The system should be easily embeddable and there should be a client for advanced users (optional).
Preparing the server side
We will not consider simple things like setting up an RDP or SSH server. There are a lot of instructions on the Internet, but our volume is limited, and you don't want to overload the article. Also, I will not go into detail on how to implement receiving data from Kerio Control: on the project page you can find ready code…
First thing we need to do is allow RDP connections on client machines on the local network. If it implements centralized management like Active Directory, you're in luck. Allow connection to RDP in group policies. If not, walk around the workstations with our feet and allow RDP on the target local machines. Let's not forget about firewalls.
In the second step, we need an SSH server accessible from the Internet. Any solution will technically work. I used a VPS with Debian 10 (one of my friends used to set up such a server even on a router, which is unsafe).
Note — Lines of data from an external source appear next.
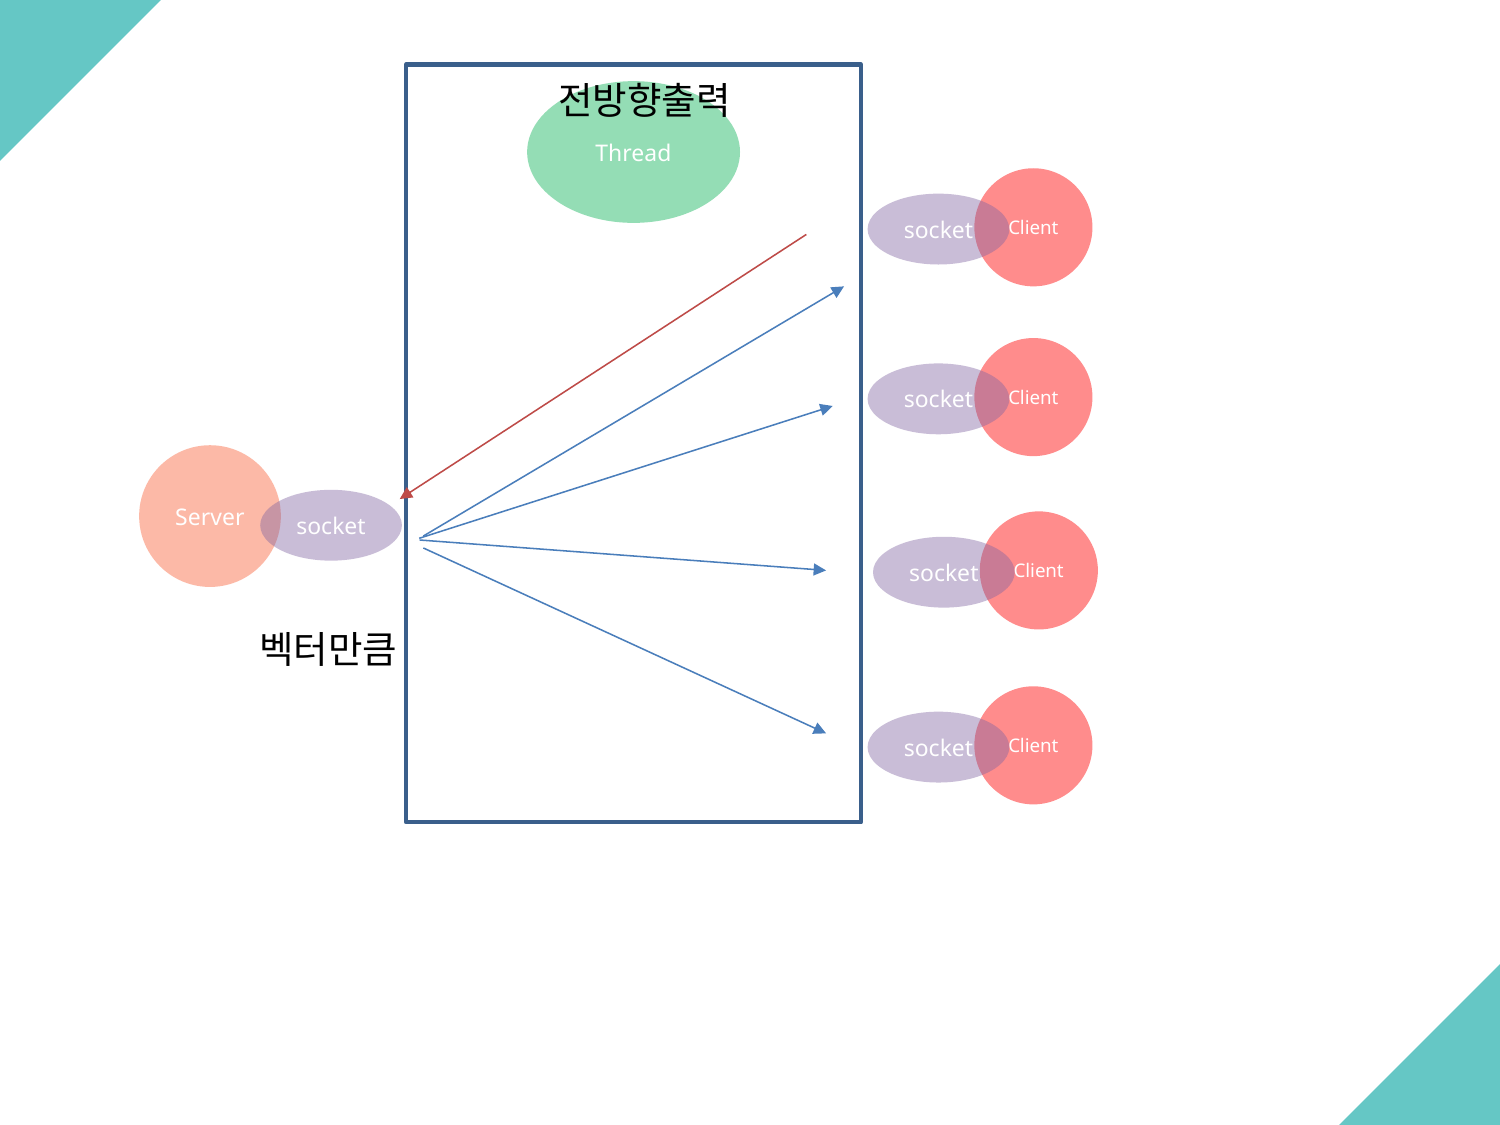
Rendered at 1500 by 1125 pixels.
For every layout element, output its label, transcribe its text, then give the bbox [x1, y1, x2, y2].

text_box socket [865, 361, 1012, 437]
text_box [1337, 962, 1500, 1125]
text_box [0, 0, 163, 163]
text_box socket [865, 709, 1012, 785]
text_box Client [980, 166, 1095, 289]
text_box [418, 405, 833, 539]
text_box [423, 547, 827, 734]
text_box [399, 234, 807, 500]
text_box socket [870, 534, 1017, 610]
text_box Client [980, 684, 1095, 807]
text_box Client [985, 509, 1100, 632]
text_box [423, 286, 845, 537]
text_box 벡터만큼 [244, 618, 413, 679]
text_box Server [137, 443, 281, 590]
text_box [419, 539, 827, 550]
text_box socket [865, 191, 1012, 267]
text_box socket [258, 487, 405, 563]
text_box Client [980, 335, 1095, 459]
text_box 전방향출력 [543, 69, 746, 130]
text_box Thread [525, 111, 743, 225]
text_box [404, 62, 863, 824]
Further, it is worth dividing the solutions into several versions, the specific implementation depends on how the receipt of data for user authorization is organized.
Initially, we used Kerio with user authorization via AD.
The client connected via SSH, forwarded the port to the Kerio Control Server API, then connected to it, searched for the specified parameters (username or surname of the employee), looked for the IP of the local PC. Then he broke off the SSH connection and established a new one with port forwarding to the found IP, to the RDP port (3389), after which the RDP session was raised using standard Windows tools with the transfer of connection parameters.
This solution worked pretty quickly, but this was not enough for us, and we divided it into two parts. The server script began to work on the SSH server and from time to time go to Kerio for information. The client part connected to the server via SFTP, looked for the necessary data, formatted in JSON, and made the connection. As a result, the speed of work has increased.
I recommend immediately setting up an OpenSSH server with key access and preparing RSA keys for authorization. To do this, you need to create a separate user and restrict him in rights, then give him the public part of the key. Below is a part
/ with the settings of these two users:
Match User sftp
# PasswordAuthentication yes
Match User user1
ForceCommand /usr/bin/cmatrix # Подойдет и любая другая заглушка (можно заморочиться и отправлять пользователя в песочный bash)
The first SFTP user is only allowed to connect to that very SFTP. The second is only for port forwarding. If you use Kerio to get user data, Active Directory or something else centralized, I recommend creating a separate account and restricting it in rights just in case.
So, we have approached the realization of the intended goal. We will write the whole thing in Python 3.8. Firstly, it is a multiplatform language, and secondly, it is assembled quickly and easily. Thirdly, it is easy to learn, and fourthly, it includes a huge number of libraries.